Her şey; televizyonlarda ahkâm kesen uzmanlar, doktorlar ya da kartviziti bol unvanlarla dolu tanımadığımız insanların konuşmaları ile başladı.
Dediler ki, “Açıkta satılan sütü almayın şu hastalığa yakalanırsınız..”
İnandık ve paket süt içtik; sonra öğrendik ki süt diye süt tozu içirmişler bize yıllarca…
Ev yoğurdunu yemeyin dediler; hazır yoğurtlar jelâtin ya da bilmediğimiz yoğurta benzetilmiş kimyasallar çıktı.
Dondurmamıza bile karıştılar. Hazır dondurmaların içinde süt olmadığını öğrendik.
Bizi bitirdiler.
El yapımı tereyağı yemeyin dediler; inandık, hazır tereyağları aroma katılmış margarin çıktı.
Sucuğumuza, pastırmamıza bile karıştılar. Sonra öğrendik ki, koca firmalar bize sakatat yedirmiş…
İçtiniz mi doyuran sularımıza bile karıştılar. “İçmeyin, şu şu hastalıklara yakalanırsınız” dediler.
Duyduk ki, plastik şişelerle susuzluğumuzu giderdiğimiz sular, işlenmiş sularmış.
Kışlık peynir almayı unutturdular. Her yıl alıp salamura yaptığımız peynirlerin yararlı değil zararlı olduğunu söylediler.
Uzman değiliz; uzman zannettiklerimizin konuşmalarına itimat ettik.
Marketlerden aldığımız çoğu peynirin yine sütten değil süt tozundan, bol kireçli, bol kimyasallı ürünler olduğunu öğrendik.
Dedim ya, bizi sadece tüketici olarak bitirmediler, üretici olarak ta bitirdiler.
Ne üreticimize güvendik, ne de bakkalımıza, manavımıza, kasabımıza…

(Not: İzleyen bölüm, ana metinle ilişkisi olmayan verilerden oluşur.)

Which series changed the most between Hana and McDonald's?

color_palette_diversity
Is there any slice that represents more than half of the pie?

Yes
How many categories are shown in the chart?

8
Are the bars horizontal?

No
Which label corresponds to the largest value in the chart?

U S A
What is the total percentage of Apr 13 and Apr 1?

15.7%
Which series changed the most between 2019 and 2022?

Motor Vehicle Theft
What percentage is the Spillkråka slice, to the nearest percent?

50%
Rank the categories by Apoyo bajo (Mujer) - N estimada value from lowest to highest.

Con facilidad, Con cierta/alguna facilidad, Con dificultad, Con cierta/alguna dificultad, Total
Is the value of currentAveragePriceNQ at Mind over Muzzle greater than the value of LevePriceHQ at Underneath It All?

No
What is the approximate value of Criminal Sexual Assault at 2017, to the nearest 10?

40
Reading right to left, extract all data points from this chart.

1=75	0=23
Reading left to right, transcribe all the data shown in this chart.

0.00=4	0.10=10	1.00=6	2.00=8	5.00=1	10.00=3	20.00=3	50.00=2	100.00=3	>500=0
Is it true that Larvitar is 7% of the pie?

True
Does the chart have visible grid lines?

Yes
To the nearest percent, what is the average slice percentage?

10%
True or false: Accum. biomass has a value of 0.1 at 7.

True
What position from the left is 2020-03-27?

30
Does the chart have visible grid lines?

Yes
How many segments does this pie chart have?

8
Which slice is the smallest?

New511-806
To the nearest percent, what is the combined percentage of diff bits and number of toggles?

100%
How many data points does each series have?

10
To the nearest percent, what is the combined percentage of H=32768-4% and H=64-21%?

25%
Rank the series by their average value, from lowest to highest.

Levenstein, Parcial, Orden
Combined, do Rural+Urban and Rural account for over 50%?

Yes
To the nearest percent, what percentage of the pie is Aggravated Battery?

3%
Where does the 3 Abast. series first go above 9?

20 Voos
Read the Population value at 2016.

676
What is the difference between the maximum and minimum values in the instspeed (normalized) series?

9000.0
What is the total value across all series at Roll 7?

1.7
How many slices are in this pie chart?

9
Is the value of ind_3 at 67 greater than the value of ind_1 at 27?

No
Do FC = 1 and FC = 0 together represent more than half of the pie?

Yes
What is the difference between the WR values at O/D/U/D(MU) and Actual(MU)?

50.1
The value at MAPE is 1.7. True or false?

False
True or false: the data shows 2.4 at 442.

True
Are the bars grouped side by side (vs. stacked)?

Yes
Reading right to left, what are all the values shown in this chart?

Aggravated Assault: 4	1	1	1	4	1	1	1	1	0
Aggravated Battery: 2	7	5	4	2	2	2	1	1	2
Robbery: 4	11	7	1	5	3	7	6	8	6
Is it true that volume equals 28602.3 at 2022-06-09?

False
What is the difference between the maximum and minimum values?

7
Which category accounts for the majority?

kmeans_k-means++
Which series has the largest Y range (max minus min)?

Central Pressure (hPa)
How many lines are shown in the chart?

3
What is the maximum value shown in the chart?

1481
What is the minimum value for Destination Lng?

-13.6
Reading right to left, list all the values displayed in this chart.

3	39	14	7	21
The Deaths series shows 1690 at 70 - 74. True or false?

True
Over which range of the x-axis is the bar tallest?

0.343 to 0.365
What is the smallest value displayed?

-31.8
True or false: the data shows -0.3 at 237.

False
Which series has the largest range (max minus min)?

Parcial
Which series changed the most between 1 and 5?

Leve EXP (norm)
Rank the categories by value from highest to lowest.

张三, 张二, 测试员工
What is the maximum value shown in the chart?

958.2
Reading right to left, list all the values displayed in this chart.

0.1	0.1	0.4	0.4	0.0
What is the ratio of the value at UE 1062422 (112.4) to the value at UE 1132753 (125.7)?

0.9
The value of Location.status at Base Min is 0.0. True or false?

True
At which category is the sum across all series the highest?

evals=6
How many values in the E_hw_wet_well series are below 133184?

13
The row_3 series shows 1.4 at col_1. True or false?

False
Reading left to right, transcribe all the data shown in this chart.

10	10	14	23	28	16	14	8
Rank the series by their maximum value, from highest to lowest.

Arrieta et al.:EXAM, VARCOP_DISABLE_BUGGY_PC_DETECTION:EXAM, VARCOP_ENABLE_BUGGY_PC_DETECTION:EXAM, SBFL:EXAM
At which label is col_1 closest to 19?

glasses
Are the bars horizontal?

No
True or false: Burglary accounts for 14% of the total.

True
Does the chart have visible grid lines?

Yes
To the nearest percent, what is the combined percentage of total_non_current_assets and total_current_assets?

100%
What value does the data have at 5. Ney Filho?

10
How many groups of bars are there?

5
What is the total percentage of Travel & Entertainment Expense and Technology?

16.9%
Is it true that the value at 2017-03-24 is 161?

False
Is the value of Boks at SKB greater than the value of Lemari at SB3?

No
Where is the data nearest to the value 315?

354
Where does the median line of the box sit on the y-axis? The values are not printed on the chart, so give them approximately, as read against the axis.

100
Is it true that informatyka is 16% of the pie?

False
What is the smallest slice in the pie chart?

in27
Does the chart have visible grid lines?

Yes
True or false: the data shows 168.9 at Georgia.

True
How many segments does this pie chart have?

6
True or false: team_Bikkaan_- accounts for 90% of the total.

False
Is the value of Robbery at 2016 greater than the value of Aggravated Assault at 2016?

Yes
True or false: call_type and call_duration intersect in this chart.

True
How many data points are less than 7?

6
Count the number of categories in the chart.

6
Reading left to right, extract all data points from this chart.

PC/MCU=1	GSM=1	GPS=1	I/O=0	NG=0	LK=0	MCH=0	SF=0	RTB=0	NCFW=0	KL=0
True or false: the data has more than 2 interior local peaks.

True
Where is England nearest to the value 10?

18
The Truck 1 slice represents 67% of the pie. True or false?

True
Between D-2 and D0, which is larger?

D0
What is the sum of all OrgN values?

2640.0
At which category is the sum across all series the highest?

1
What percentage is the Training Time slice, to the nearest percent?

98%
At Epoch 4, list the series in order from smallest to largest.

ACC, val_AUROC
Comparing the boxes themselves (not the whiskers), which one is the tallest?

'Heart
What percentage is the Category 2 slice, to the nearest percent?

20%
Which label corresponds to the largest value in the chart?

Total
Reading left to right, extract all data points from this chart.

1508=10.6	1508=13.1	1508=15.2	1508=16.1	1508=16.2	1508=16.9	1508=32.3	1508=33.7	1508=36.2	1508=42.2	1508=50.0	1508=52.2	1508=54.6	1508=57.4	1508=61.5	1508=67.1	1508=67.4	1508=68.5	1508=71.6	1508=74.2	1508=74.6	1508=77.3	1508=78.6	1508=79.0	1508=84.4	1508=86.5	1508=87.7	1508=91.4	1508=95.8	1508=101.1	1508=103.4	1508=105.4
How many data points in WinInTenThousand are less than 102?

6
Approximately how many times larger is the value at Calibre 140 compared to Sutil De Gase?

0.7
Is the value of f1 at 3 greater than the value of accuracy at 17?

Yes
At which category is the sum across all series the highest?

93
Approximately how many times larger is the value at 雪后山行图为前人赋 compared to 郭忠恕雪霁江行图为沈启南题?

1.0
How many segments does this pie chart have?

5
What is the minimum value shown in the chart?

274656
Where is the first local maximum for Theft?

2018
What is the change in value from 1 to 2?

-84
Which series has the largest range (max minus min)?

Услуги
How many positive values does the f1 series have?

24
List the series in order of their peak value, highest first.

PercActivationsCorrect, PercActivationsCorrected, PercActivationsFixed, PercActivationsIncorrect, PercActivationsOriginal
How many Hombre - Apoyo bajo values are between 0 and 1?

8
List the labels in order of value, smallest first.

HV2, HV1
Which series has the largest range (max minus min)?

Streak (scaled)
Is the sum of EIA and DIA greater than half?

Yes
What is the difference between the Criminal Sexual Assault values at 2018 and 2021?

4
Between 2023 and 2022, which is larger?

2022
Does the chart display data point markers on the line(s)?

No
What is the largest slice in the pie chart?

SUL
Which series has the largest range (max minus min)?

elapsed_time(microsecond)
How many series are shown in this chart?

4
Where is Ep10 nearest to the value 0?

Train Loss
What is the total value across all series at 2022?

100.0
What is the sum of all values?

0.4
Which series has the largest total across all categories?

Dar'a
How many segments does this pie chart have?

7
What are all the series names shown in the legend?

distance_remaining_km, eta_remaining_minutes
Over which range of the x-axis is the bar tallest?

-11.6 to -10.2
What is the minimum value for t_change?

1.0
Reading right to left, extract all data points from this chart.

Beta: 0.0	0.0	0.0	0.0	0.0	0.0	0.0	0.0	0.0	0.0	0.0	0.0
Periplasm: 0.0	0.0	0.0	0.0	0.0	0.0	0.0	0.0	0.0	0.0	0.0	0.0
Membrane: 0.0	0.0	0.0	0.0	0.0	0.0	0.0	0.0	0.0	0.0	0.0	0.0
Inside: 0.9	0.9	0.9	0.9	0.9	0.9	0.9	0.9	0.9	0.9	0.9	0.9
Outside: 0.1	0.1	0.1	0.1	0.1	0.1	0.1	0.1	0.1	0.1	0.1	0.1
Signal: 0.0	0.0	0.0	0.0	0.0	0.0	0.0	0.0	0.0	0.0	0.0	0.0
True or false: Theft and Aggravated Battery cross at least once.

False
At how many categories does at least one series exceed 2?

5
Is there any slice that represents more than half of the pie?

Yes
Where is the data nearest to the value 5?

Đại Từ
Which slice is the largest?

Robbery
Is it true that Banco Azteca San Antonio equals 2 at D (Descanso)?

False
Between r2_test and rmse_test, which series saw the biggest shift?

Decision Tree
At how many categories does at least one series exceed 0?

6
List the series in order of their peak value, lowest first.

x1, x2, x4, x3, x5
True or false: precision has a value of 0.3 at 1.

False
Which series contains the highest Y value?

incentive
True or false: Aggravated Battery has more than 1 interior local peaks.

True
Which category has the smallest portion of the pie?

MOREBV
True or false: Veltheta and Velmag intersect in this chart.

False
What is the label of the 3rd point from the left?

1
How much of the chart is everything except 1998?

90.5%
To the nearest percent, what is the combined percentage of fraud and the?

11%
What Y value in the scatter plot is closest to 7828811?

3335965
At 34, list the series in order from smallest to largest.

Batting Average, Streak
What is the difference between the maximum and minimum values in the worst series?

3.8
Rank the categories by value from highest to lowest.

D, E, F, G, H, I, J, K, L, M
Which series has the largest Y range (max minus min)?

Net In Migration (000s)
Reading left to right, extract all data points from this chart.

Bizi büyük firmaların büyük marketlerinde sattıkları süslü püslü ürünlere mahkûm ettiler.
Ne tavuk besleyen kaldı, ne horoz… Kuş gribi olursunuz dediler, bir gecede hormonla büyütülmüş piliçleri, günde 5 kere verim aldıkları yumurtaları yedirdiler.
Sebzeyi meyveyi hiç saymayın. Vahametin büyüğü orda yaşanıyor.
Şimdi diyorlar ki, aklınıza gelen gelmeyen kanser türleri türedi. Organik yiyin için…
Biz bittik…
Sağacak ne ineğimiz, koyunumuz, ne besicimiz, ne sütünü sağıp süt, peynir, tereyağı olarak satacak üreticimiz kaldı.